The most dangerous states to work (those with the highest occupational injury and illness costs per capita), are Alaska (highest), West Virginia, and Wyoming. The safest "states" to work are the District of Columbia (lowest), New Hampshire, and Massachusetts. These ranks account for event frequency and severity but not for state medical care price differentials or earnings differences for comparable jobs. Ranking by cost per DAFW case (i.e., by severity), in order, West Virginia, New Jersey, Texas, the District of Columbia, and Wyoming rank highest. New Hampshire, Florida, Hawaii, Idaho, and South Dakota rank lowest. Climate and the nature of available jobs bound health and safety levels. Controllable factors - employer attitudes toward worker protection, reporting enforcement, government occupational safety and health efforts - also are influential.

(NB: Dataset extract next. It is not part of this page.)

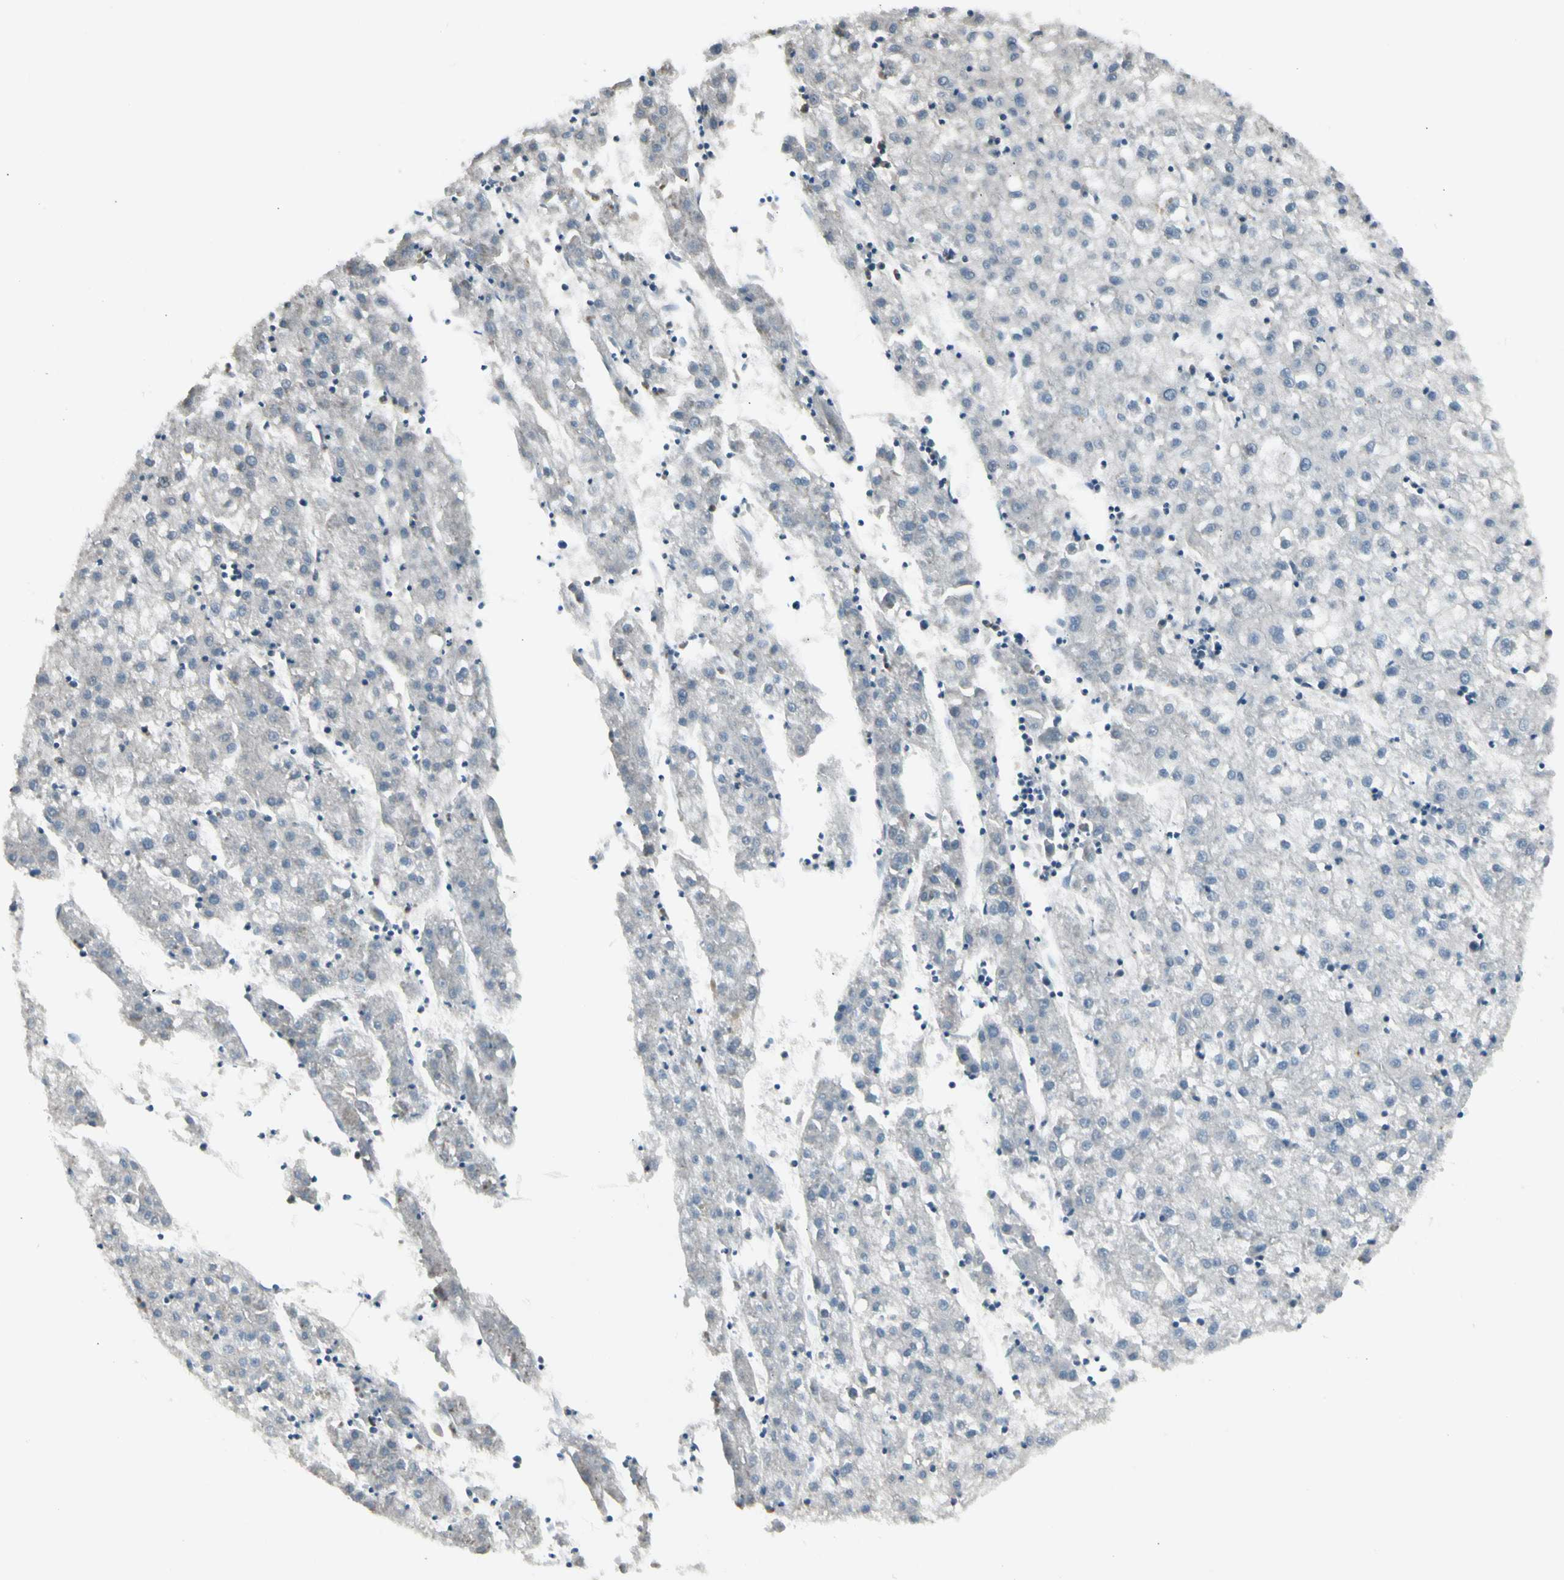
{"staining": {"intensity": "negative", "quantity": "none", "location": "none"}, "tissue": "liver cancer", "cell_type": "Tumor cells", "image_type": "cancer", "snomed": [{"axis": "morphology", "description": "Carcinoma, Hepatocellular, NOS"}, {"axis": "topography", "description": "Liver"}], "caption": "There is no significant expression in tumor cells of hepatocellular carcinoma (liver).", "gene": "PANK2", "patient": {"sex": "male", "age": 72}}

A6.6 Years of Potential Life Lost in the National Traumatic Occupational Fatality Database-Gilbert SJ, Bailer AJ, Stayner LT
Years of potential life lost (YPLL) may be a more meaningful and intuitive measure of the impact of occupational fatalities than traditional measure such as SMRs and rate ratios. We examine the YPLL for different industries, occupations, and causes of death over the years 1980 to 1995 using the National Traumatic Occupational Fatality Database (NTOF). The number of deaths, total YPLL, and average YPLL are calculated for different combinations of industry, occupation, and cause of death. The industries of Public Administration, Mining, and Construction have the highest average YPLL per death among those classified, with Public Administration and Mining losing a potential of at least 39 years per fatal injury. Construction makes the largest contribution to the total YPLL accounting for over 18 percent of the total YPLL for all industries. We also compare YPLLs over time for other causes of death such as suicide, motor vehicles, falls, and those struck by falling objects. A comparison of YPLL by cause of death may help target intervention strategies designed to prevent occupational fatal injuries in different industries.